● **TO DO**: Using the records that follow, copy every line containing the word "begin".

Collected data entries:
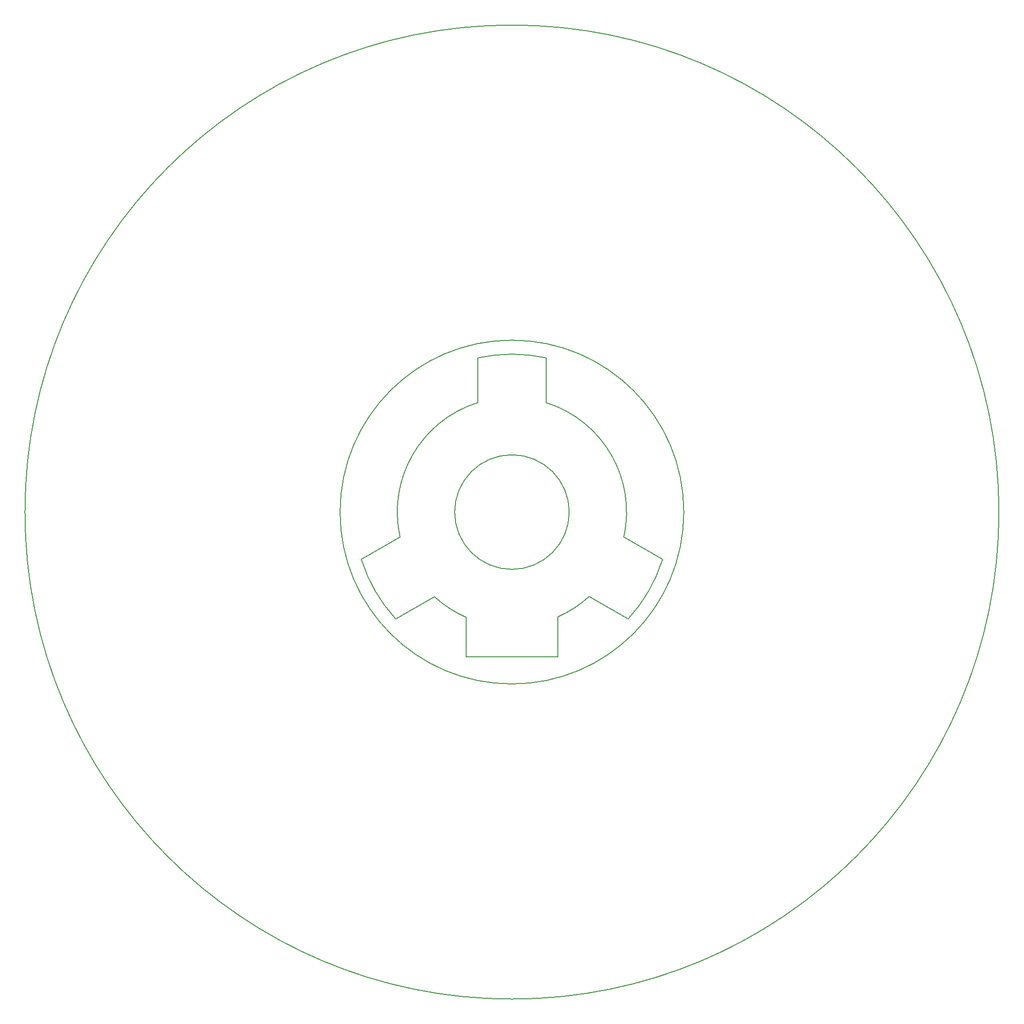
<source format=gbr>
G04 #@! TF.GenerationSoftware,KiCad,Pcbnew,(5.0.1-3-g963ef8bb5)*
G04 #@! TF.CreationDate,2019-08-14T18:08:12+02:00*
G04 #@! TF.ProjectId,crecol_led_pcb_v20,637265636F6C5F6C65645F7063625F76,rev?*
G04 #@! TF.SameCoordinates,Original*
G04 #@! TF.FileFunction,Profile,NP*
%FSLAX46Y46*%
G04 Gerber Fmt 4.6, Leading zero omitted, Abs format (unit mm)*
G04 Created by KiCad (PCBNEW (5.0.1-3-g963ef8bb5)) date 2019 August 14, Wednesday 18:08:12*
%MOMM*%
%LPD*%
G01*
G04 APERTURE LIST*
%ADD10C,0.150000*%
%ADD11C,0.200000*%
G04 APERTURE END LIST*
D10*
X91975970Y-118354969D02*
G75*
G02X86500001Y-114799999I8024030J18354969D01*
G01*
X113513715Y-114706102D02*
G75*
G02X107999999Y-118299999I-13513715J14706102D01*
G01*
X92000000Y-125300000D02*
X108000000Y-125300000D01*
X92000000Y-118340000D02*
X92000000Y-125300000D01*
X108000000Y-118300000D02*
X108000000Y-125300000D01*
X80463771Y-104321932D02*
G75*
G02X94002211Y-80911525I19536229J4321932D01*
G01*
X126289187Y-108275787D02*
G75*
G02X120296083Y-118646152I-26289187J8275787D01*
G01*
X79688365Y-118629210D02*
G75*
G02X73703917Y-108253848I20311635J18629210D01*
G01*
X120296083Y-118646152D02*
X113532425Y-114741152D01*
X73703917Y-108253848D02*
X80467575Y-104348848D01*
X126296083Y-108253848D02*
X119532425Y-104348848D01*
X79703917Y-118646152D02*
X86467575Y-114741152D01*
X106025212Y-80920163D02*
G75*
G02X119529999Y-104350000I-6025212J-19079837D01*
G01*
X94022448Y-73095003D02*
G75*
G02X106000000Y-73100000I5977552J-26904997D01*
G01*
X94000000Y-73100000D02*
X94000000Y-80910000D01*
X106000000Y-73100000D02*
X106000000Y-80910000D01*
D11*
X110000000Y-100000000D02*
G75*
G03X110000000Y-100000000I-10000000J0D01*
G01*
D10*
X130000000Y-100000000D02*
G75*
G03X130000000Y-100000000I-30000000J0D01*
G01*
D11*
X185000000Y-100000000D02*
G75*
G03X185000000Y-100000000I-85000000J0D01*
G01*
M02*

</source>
--
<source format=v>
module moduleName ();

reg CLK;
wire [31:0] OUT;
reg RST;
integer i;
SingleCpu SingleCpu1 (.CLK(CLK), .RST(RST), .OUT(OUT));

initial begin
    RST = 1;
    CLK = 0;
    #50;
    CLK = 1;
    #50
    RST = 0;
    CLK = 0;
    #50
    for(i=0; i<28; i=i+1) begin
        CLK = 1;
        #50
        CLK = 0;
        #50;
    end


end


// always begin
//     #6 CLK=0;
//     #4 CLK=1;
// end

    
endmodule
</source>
--
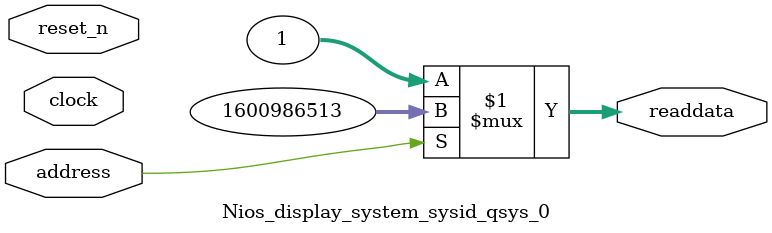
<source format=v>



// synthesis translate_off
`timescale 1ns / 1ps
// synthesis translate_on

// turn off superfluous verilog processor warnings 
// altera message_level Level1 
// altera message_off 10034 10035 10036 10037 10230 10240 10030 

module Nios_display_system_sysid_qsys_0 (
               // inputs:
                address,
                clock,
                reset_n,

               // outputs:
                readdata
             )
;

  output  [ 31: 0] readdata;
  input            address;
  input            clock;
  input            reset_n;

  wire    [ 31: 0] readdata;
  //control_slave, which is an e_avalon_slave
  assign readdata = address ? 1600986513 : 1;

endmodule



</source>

● **YOUR SOLUTION**:
initial begin
    for(i=0; i<28; i=i+1) begin
// always begin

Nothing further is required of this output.